DATA UNDER STUDY ->

=-=-=-=-=

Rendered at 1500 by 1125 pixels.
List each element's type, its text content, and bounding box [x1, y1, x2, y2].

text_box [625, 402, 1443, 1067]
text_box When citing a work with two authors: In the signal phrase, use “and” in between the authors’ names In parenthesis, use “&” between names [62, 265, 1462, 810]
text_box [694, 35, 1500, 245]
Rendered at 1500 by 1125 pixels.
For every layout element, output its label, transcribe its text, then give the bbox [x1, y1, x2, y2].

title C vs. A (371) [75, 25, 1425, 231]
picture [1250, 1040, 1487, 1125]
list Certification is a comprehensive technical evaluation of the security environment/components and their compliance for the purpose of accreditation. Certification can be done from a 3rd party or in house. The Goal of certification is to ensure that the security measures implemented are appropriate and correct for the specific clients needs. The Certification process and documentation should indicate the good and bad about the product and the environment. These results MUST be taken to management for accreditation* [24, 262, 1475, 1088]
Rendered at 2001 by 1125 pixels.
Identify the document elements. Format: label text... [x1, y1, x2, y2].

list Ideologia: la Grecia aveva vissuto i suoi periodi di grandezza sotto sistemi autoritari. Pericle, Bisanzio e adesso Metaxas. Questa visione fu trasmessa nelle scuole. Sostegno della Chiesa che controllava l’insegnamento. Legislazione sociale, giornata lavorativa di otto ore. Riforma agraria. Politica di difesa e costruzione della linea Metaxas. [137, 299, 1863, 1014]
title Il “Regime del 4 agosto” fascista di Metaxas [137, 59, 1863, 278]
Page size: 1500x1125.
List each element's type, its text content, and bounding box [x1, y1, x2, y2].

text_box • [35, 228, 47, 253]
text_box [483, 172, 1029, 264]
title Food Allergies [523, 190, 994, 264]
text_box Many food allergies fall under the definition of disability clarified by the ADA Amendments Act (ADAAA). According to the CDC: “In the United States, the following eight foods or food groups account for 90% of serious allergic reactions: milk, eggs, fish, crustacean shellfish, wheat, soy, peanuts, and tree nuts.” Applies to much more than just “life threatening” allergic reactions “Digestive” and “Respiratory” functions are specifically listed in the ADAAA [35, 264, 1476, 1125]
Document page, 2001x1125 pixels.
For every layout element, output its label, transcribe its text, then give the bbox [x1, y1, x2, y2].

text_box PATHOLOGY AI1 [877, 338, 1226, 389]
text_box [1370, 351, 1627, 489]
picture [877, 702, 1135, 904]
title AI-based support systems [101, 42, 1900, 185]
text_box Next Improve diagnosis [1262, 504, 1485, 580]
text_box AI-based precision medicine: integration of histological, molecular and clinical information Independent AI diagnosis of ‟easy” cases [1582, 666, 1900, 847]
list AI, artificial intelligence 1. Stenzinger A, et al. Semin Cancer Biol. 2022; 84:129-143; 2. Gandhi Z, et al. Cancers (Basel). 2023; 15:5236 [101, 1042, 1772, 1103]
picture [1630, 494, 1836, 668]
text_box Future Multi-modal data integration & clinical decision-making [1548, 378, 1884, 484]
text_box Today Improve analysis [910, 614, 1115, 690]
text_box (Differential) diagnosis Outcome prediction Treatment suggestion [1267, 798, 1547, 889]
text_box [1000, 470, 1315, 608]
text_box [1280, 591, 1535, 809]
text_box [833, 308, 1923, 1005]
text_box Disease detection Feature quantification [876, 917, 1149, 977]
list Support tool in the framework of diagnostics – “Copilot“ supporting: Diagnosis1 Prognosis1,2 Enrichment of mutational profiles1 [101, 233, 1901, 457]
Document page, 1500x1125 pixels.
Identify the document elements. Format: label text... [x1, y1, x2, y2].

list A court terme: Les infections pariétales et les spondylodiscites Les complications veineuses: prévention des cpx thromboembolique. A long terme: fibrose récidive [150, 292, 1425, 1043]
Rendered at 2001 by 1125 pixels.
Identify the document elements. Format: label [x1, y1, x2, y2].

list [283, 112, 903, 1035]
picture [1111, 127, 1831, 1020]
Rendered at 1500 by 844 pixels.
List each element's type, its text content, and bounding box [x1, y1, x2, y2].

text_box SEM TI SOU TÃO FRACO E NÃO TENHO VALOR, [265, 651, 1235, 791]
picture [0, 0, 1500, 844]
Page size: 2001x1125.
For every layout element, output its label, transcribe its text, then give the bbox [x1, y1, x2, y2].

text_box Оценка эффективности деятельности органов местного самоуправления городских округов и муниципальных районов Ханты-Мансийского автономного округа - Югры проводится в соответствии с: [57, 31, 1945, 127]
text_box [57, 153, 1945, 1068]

=-=-=-=-=

INSTRUCTION -> Exactly as given, restate all the lines above.

RESULT FOR THIS EXERCISE ->
Rendered at 1500 by 1125 pixels.
List each element's type, its text content, and bounding box [x1, y1, x2, y2].

text_box [625, 402, 1443, 1067]
text_box When citing a work with two authors: In the signal phrase, use “and” in between the authors’ names In parenthesis, use “&” between names [62, 265, 1462, 810]
text_box [694, 35, 1500, 245]
Rendered at 1500 by 1125 pixels.
For every layout element, output its label, transcribe its text, then give the bbox [x1, y1, x2, y2].

title C vs. A (371) [75, 25, 1425, 231]
picture [1250, 1040, 1487, 1125]
list Certification is a comprehensive technical evaluation of the security environment/components and their compliance for the purpose of accreditation. Certification can be done from a 3rd party or in house. The Goal of certification is to ensure that the security measures implemented are appropriate and correct for the specific clients needs. The Certification process and documentation should indicate the good and bad about the product and the environment. These results MUST be taken to management for accreditation* [24, 262, 1475, 1088]
Rendered at 2001 by 1125 pixels.
Identify the document elements. Format: label text... [x1, y1, x2, y2].

list Ideologia: la Grecia aveva vissuto i suoi periodi di grandezza sotto sistemi autoritari. Pericle, Bisanzio e adesso Metaxas. Questa visione fu trasmessa nelle scuole. Sostegno della Chiesa che controllava l’insegnamento. Legislazione sociale, giornata lavorativa di otto ore. Riforma agraria. Politica di difesa e costruzione della linea Metaxas. [137, 299, 1863, 1014]
title Il “Regime del 4 agosto” fascista di Metaxas [137, 59, 1863, 278]
Page size: 1500x1125.
List each element's type, its text content, and bounding box [x1, y1, x2, y2].

text_box • [35, 228, 47, 253]
text_box [483, 172, 1029, 264]
title Food Allergies [523, 190, 994, 264]
text_box Many food allergies fall under the definition of disability clarified by the ADA Amendments Act (ADAAA). According to the CDC: “In the United States, the following eight foods or food groups account for 90% of serious allergic reactions: milk, eggs, fish, crustacean shellfish, wheat, soy, peanuts, and tree nuts.” Applies to much more than just “life threatening” allergic reactions “Digestive” and “Respiratory” functions are specifically listed in the ADAAA [35, 264, 1476, 1125]
Document page, 2001x1125 pixels.
For every layout element, output its label, transcribe its text, then give the bbox [x1, y1, x2, y2].

text_box PATHOLOGY AI1 [877, 338, 1226, 389]
text_box [1370, 351, 1627, 489]
picture [877, 702, 1135, 904]
title AI-based support systems [101, 42, 1900, 185]
text_box Next Improve diagnosis [1262, 504, 1485, 580]
text_box AI-based precision medicine: integration of histological, molecular and clinical information Independent AI diagnosis of ‟easy” cases [1582, 666, 1900, 847]
list AI, artificial intelligence 1. Stenzinger A, et al. Semin Cancer Biol. 2022; 84:129-143; 2. Gandhi Z, et al. Cancers (Basel). 2023; 15:5236 [101, 1042, 1772, 1103]
picture [1630, 494, 1836, 668]
text_box Future Multi-modal data integration & clinical decision-making [1548, 378, 1884, 484]
text_box Today Improve analysis [910, 614, 1115, 690]
text_box (Differential) diagnosis Outcome prediction Treatment suggestion [1267, 798, 1547, 889]
text_box [1000, 470, 1315, 608]
text_box [1280, 591, 1535, 809]
text_box [833, 308, 1923, 1005]
text_box Disease detection Feature quantification [876, 917, 1149, 977]
list Support tool in the framework of diagnostics – “Copilot“ supporting: Diagnosis1 Prognosis1,2 Enrichment of mutational profiles1 [101, 233, 1901, 457]
Document page, 1500x1125 pixels.
Identify the document elements. Format: label text... [x1, y1, x2, y2].

list A court terme: Les infections pariétales et les spondylodiscites Les complications veineuses: prévention des cpx thromboembolique. A long terme: fibrose récidive [150, 292, 1425, 1043]
Rendered at 2001 by 1125 pixels.
Identify the document elements. Format: label [x1, y1, x2, y2].

list [283, 112, 903, 1035]
picture [1111, 127, 1831, 1020]
Rendered at 1500 by 844 pixels.
List each element's type, its text content, and bounding box [x1, y1, x2, y2].

text_box SEM TI SOU TÃO FRACO E NÃO TENHO VALOR, [265, 651, 1235, 791]
picture [0, 0, 1500, 844]
Page size: 2001x1125.
For every layout element, output its label, transcribe its text, then give the bbox [x1, y1, x2, y2].

text_box Оценка эффективности деятельности органов местного самоуправления городских округов и муниципальных районов Ханты-Мансийского автономного округа - Югры проводится в соответствии с: [57, 31, 1945, 127]
text_box [57, 153, 1945, 1068]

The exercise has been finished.